### JOB
List every line of the records that includes the string "genus" and copy each one in full.
## begin WORKING DATA
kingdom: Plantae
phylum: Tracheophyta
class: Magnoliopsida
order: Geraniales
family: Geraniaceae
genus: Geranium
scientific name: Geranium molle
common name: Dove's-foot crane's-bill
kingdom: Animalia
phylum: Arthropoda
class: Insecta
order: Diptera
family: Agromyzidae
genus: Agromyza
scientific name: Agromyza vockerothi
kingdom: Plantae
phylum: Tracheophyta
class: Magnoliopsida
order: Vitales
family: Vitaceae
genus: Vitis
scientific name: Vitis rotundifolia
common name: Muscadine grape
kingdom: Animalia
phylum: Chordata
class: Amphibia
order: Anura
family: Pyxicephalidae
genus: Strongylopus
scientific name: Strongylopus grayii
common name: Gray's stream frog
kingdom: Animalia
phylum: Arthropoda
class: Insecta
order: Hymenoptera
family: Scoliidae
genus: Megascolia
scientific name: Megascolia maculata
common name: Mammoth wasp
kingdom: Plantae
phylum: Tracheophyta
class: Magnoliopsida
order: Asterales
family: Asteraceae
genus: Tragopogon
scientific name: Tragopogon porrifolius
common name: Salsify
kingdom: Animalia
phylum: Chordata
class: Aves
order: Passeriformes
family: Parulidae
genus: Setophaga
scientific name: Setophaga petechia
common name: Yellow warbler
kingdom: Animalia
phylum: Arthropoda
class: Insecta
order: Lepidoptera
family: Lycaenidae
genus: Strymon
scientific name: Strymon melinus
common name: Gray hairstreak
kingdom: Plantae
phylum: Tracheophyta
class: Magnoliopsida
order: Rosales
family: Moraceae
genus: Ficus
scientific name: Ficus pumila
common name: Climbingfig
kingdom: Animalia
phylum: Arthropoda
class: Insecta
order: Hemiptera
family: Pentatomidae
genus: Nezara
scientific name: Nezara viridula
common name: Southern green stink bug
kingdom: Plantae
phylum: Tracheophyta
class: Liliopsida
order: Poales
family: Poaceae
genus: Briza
## end WORKING DATA
### EXERCISE RESULT
genus: Geranium
genus: Agromyza
genus: Vitis
genus: Strongylopus
genus: Megascolia
genus: Tragopogon
genus: Setophaga
genus: Strymon
genus: Ficus
genus: Nezara
genus: Briza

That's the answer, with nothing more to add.